Malam itu dia bisa makan daging kakap, nanti saat dia kuliah di luar negeri, mesti masak sirip kakap jugakah?
***
Pada putri sulung kami, aku dan ayahnya mewanti- wanti agar dia berhemat.
Aku sendiri mengatakan padanya, uang beasiswa yang dia terima itu harus dicukup- cukupkan. Mesti diatur penggunaannya.
“ Ibu dan Bapak nggak akan kirim uang, ya, ” kataku pada si sulung. “ Atur- atur saja jatah beasiswamu itu supaya cukup. “
Kami memang membiasakan anak- anak untuk hemat. Tidak jor- joran. Dalam rangka mendidik, sejak kecil, uang saku mereka juga kami batasi.

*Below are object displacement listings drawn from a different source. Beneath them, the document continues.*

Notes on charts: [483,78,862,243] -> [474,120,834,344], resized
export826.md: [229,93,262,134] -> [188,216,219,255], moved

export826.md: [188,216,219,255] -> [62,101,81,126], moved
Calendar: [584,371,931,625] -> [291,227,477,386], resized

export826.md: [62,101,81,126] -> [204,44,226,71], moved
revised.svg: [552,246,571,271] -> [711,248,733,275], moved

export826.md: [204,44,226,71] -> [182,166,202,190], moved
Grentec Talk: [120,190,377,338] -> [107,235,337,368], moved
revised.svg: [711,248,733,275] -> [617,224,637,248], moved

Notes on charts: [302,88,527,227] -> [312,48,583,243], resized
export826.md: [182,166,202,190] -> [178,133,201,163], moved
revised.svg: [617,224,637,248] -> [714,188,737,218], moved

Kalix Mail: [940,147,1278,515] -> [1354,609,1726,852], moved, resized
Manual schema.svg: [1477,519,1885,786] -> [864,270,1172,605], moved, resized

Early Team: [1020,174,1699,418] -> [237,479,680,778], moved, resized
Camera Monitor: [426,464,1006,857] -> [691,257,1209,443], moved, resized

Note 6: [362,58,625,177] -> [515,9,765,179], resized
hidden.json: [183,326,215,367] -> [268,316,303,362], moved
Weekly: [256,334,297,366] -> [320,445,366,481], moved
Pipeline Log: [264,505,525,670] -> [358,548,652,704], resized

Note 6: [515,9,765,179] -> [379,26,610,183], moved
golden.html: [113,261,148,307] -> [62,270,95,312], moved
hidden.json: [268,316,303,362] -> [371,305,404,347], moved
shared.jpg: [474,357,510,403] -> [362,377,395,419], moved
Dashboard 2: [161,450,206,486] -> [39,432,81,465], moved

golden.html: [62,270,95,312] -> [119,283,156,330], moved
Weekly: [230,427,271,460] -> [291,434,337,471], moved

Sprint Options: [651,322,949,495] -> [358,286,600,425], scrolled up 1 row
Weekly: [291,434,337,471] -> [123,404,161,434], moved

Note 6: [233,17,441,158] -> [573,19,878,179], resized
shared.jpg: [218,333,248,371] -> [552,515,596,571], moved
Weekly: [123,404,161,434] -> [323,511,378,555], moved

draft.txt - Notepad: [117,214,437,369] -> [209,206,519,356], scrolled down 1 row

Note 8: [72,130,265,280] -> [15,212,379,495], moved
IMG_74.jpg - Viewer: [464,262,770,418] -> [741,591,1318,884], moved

Tapi ya itu, he he.. seperti banyak orang tua lain, mendidik itu kadang kala harus menekan perasaan kita sendiri. Saat mulut bicara “ Atur ya uang beasiswanya, pokoknya mesti dicukup- cukupkan”, sebetulnya dalam hati aku bolak- balik menghitung, akan cukupkah uang saku dari beasiswa itu. Termasuk diantaranya memikirkan akankah dia bisa makan dengan layak disana.
Ha ha.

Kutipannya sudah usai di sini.